- Records to process
*** Block opens ***
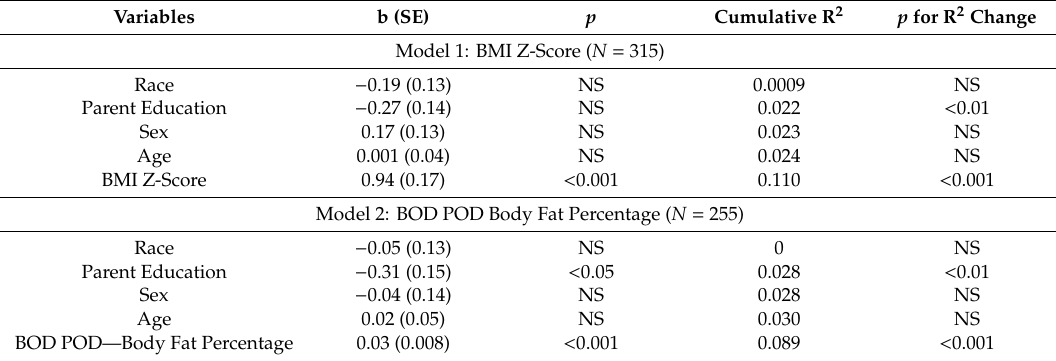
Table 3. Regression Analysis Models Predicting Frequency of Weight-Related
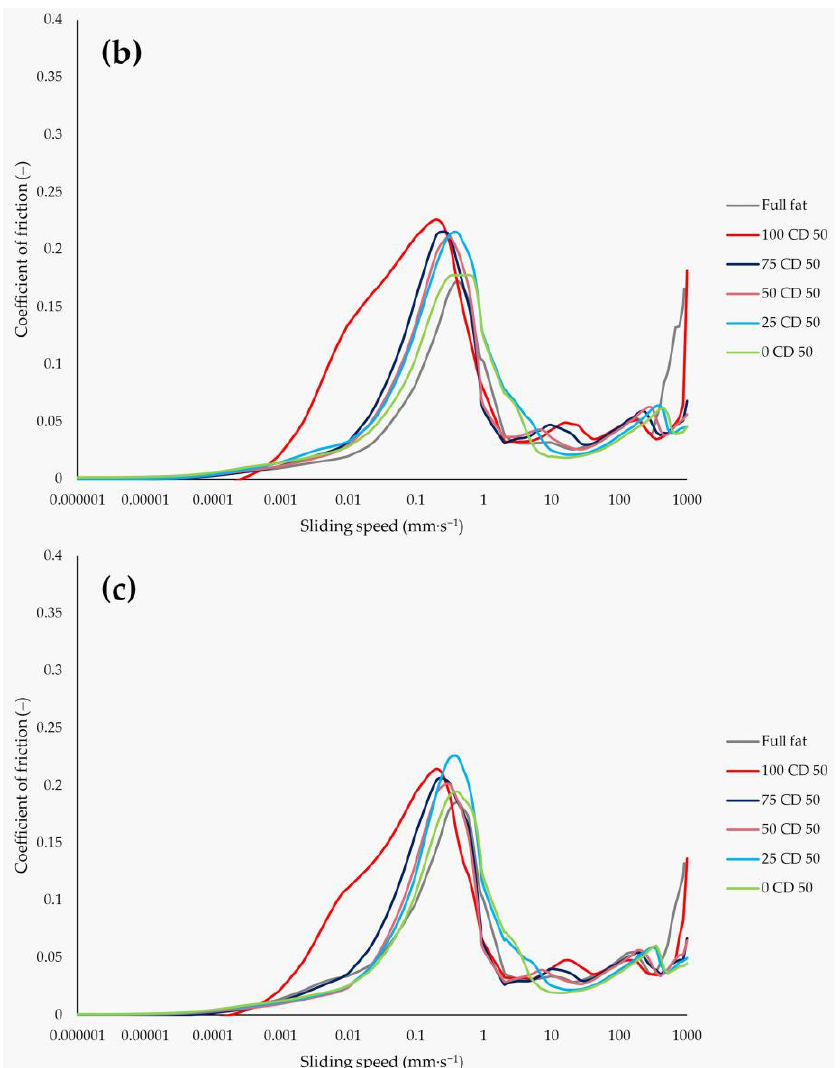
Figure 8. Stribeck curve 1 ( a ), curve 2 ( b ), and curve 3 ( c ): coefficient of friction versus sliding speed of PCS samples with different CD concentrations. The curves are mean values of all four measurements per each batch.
*** Block closes ***
*** Block opens ***
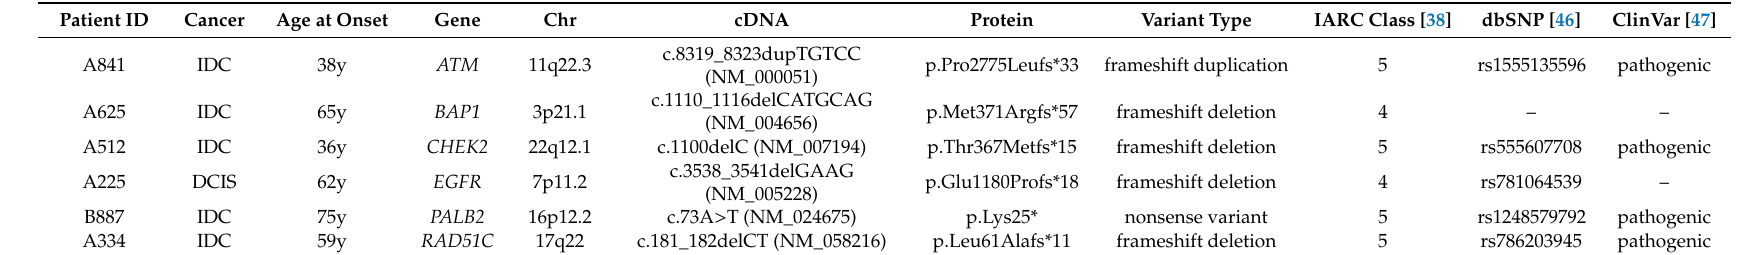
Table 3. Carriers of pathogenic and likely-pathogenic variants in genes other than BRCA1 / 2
*** Block closes ***
*** Block opens ***
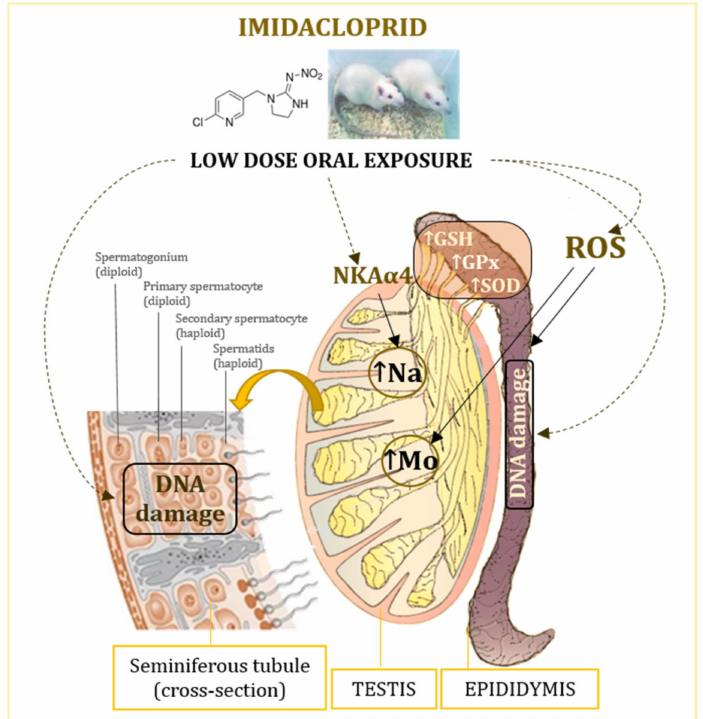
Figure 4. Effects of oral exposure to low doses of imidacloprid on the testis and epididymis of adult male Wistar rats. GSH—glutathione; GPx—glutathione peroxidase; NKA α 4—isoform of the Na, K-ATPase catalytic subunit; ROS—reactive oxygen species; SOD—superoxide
*** Block closes ***
Lines holding "Table" in the material above are to be reported.

Table 3. Regression Analysis Models Predicting Frequency of Weight-Related
Table 3. Carriers of pathogenic and likely-pathogenic variants in genes other than BRCA1 / 2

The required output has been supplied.